Há já algum tempo, a oração que mais repito no coração é a que o Irmão Romano Maran partilhou connosco a 7 de Outubro passado, no aniversário da sua primeira profissão, a saber, que o Senhor nos conceda um substituto que continue a nossa obra. Por esta intenção propus rezar um terço todos os dias, considerando os mistérios da Alegria: meditando sobre a Anunciação, peço a Deus que um "anjo" leve o Seu chamamento a alguns jovens, aqui em Itália e na minha província de origem e de missão; contemplando a Visitação, rezo pelos nossos animadores para que levem uma palavra de alegria e entusiasmo aos jovens que visitam; contemplando a Natividade, penso nas nossas comunidades para que renasçam em vitalidade e esperança; contemplando a Apresentação de Jesus às mãos de José e Maria, lembro-me dos nossos candidatos e dos seus formadores; contemplando a Perda e o Encontro de Jesus, rezo pelos nossos confrades que perderam o seu entusiasmo vocacional.

Confesso-vos que a consciência da minha miséria pesa sobre mim. Desde 15 de Outubro de 2020 que faço jejum da Eucaristia, obrigado por doença. A minha oração é a que recitamos antes da comunhão: "Senhor, não sou digno de participar à Tua mesa, mas basta dizeres uma palavra e eu serei salvo". Não tenho outra escolha senão confiar nesta Palavra. Sinto que o lugar que agora ocupo na parte detrás da Capela, mesmo à entrada, é mesmo o meu.
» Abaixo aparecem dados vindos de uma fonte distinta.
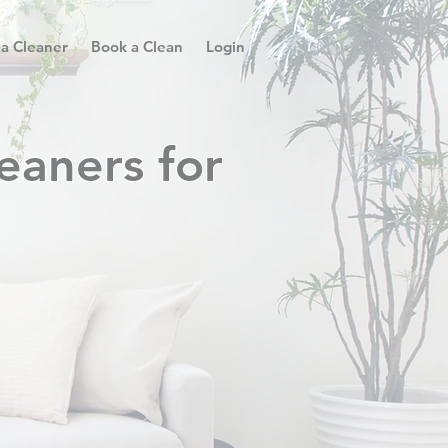
 a Cleaner
Book a Clean
Login
eaners for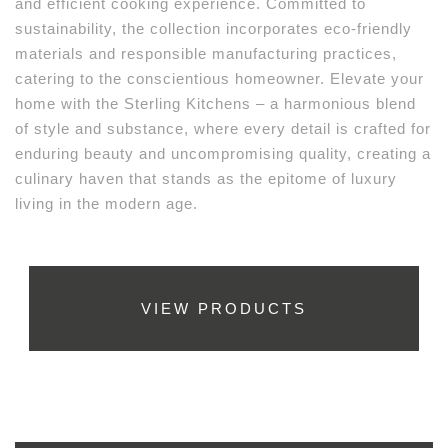
and efficient cooking experience. Committed to
sustainability, the collection incorporates eco-friendly
materials and responsible manufacturing practices,
catering to the conscientious homeowner. Elevate your
home with the Sterling Kitchens – a harmonious blend
of style and substance, where every detail is crafted for
enduring beauty and uncompromising quality, creating a
culinary haven that stands as the epitome of luxury
living in the modern age.
VIEW PRODUCTS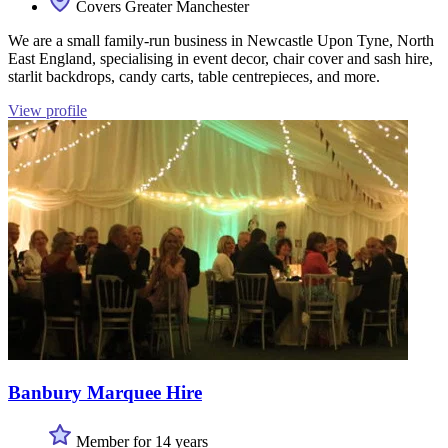
Covers Greater Manchester
We are a small family-run business in Newcastle Upon Tyne, North
East England, specialising in event decor, chair cover and sash hire,
starlit backdrops, candy carts, table centrepieces, and more.
View profile
Banbury Marquee Hire
Member for 14 years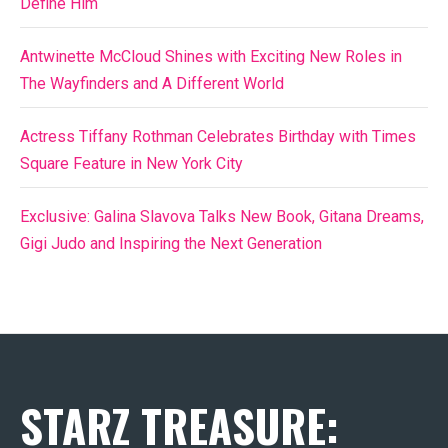
Define Him
Antwinette McCloud Shines with Exciting New Roles in
The Wayfinders and A Different World
Actress Tiffany Rothman Celebrates Birthday with Times
Square Feature in New York City
Exclusive: Galina Slavova Talks New Book, Gitana Dreams,
Gigi Judo and Inspiring the Next Generation
STARZ TREASURE: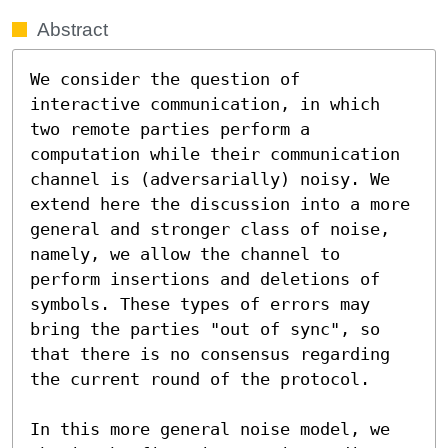
Abstract
We consider the question of 
interactive communication, in which 
two remote parties perform a 
computation while their communication 
channel is (adversarially) noisy. We 
extend here the discussion into a more 
general and stronger class of noise, 
namely, we allow the channel to 
perform insertions and deletions of 
symbols. These types of errors may 
bring the parties "out of sync", so 
that there is no consensus regarding 
the current round of the protocol.

In this more general noise model, we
Mas estou feliz por vos ter como meus companheiros de viagem, todos vós meus irmãos mais velhos, pois sou o mais novo de nós, velhos e doentes.

Estou orgulhoso de tantos de vós, homens de oração. Confio-me a vós, mas especialmente ao Pe. Cosimo Spadavecchia! Há dois dias atrás, o Pe. Neno Contran disse que a nossa é uma estranha comunidade. Bem, para mim a oração mais singular, profunda e preciosa é a de Cosimo, com o seu grito característico. É o grito do salmista que é continuamente se levanta pela nossa comunidade: "Das profundezas clamo a Ti, Senhor; Senhor, ouve a minha voz. Que os vossos ouvidos estejam atentos à voz da minha oração" (Salmo 129). Sim, das profundezas da fragilidade humana (da sua Alzheimer e das nossas doenças) "o próprio Espírito com insistência intercede por nós, com gemidos inexprimíveis" (Romanos 8,26). Ele reza e grita em nós contra a injustiça do mal, na esperança de que cada lágrima seja enxugada. Que Deus ouça o seu e nosso grito!